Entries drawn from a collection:
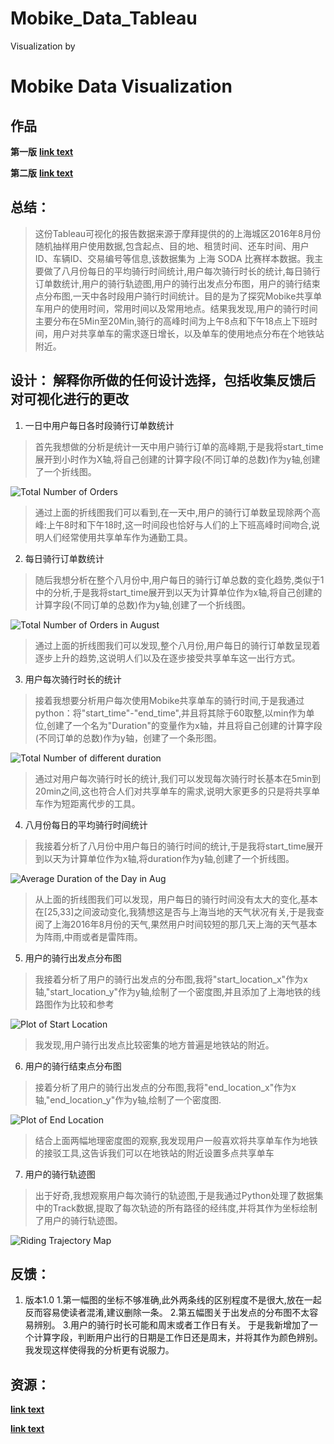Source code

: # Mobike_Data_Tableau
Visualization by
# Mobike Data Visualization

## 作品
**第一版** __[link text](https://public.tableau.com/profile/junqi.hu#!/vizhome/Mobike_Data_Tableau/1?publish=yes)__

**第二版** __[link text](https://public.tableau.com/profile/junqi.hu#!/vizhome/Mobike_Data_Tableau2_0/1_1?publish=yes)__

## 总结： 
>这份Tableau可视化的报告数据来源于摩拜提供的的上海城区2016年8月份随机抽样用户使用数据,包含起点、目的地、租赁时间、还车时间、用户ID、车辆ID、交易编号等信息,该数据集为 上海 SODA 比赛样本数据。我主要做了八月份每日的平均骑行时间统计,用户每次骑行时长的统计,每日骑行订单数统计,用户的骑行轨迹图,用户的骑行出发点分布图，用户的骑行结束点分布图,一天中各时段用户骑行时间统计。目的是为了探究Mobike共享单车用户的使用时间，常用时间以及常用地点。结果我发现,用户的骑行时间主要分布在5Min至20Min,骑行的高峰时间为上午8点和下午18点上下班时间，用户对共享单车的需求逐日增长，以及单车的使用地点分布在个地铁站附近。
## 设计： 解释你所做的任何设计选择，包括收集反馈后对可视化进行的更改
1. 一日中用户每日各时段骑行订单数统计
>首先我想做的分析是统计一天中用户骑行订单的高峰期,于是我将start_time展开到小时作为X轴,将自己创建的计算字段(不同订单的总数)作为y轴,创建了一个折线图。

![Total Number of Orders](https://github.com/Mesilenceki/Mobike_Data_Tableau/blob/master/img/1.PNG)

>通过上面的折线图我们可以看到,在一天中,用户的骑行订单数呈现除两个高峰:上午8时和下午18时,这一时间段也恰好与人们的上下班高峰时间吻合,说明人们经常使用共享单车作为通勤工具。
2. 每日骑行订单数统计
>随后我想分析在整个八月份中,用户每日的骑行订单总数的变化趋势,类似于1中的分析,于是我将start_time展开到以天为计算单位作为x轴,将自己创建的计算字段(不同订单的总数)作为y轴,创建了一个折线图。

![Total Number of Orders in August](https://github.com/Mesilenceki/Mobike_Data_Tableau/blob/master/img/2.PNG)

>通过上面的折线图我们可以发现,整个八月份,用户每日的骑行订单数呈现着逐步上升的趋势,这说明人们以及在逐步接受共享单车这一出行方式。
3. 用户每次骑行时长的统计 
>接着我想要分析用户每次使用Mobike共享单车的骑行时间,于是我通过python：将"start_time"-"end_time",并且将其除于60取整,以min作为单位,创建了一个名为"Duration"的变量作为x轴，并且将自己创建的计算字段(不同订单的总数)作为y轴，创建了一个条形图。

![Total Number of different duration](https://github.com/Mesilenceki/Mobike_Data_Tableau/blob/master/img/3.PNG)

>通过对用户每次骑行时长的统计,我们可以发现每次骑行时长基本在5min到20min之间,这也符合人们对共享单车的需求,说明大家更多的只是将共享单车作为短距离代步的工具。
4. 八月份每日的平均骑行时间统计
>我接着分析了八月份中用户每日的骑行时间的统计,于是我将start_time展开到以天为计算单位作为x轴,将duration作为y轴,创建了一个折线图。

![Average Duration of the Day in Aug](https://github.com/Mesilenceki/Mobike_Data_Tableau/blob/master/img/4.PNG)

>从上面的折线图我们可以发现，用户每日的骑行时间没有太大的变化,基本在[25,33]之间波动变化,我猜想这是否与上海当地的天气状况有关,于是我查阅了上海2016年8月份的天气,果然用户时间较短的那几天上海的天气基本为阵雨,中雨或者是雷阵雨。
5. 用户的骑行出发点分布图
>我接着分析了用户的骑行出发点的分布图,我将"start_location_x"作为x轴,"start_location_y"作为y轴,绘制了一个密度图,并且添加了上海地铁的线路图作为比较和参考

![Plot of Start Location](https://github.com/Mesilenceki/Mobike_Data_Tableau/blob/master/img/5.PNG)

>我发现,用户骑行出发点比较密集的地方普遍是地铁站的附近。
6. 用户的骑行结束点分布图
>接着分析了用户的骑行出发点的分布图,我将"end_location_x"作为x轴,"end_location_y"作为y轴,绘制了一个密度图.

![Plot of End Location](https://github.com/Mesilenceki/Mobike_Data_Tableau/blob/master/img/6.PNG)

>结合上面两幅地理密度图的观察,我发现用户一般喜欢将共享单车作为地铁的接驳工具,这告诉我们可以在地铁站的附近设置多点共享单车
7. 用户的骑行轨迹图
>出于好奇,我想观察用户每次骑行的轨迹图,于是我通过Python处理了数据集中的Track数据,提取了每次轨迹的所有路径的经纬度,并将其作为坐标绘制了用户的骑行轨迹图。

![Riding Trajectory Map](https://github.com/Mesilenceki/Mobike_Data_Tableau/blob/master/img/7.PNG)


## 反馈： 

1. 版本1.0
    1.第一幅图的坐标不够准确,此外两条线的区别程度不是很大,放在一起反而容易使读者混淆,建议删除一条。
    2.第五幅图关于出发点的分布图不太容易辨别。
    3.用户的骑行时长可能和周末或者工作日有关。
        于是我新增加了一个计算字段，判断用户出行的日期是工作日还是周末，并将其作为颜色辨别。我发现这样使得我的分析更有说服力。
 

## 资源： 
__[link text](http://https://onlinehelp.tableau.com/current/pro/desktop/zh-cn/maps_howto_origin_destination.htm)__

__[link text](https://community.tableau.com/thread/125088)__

Task to carry out: Please write out the material from its start through the line containing "of Orders in", including both ends, with the pictures omitted.

Completed task:
Source code

: # Mobike_Data_Tableau
Visualization by
# Mobike Data Visualization

## 作品
**第一版** __[link text](https://public.tableau.com/profile/junqi.hu#!/vizhome/Mobike_Data_Tableau/1?publish=yes)__

**第二版** __[link text](https://public.tableau.com/profile/junqi.hu#!/vizhome/Mobike_Data_Tableau2_0/1_1?publish=yes)__

## 总结： 
>这份Tableau可视化的报告数据来源于摩拜提供的的上海城区2016年8月份随机抽样用户使用数据,包含起点、目的地、租赁时间、还车时间、用户ID、车辆ID、交易编号等信息,该数据集为 上海 SODA 比赛样本数据。我主要做了八月份每日的平均骑行时间统计,用户每次骑行时长的统计,每日骑行订单数统计,用户的骑行轨迹图,用户的骑行出发点分布图，用户的骑行结束点分布图,一天中各时段用户骑行时间统计。目的是为了探究Mobike共享单车用户的使用时间，常用时间以及常用地点。结果我发现,用户的骑行时间主要分布在5Min至20Min,骑行的高峰时间为上午8点和下午18点上下班时间，用户对共享单车的需求逐日增长，以及单车的使用地点分布在个地铁站附近。
## 设计： 解释你所做的任何设计选择，包括收集反馈后对可视化进行的更改
1. 一日中用户每日各时段骑行订单数统计
>首先我想做的分析是统计一天中用户骑行订单的高峰期,于是我将start_time展开到小时作为X轴,将自己创建的计算字段(不同订单的总数)作为y轴,创建了一个折线图。

![Total Number of Orders](https://github.com/Mesilenceki/Mobike_Data_Tableau/blob/master/img/1.PNG)

>通过上面的折线图我们可以看到,在一天中,用户的骑行订单数呈现除两个高峰:上午8时和下午18时,这一时间段也恰好与人们的上下班高峰时间吻合,说明人们经常使用共享单车作为通勤工具。
2. 每日骑行订单数统计
>随后我想分析在整个八月份中,用户每日的骑行订单总数的变化趋势,类似于1中的分析,于是我将start_time展开到以天为计算单位作为x轴,将自己创建的计算字段(不同订单的总数)作为y轴,创建了一个折线图。

![Total Number of Orders in August](https://github.com/Mesilenceki/Mobike_Data_Tableau/blob/master/img/2.PNG)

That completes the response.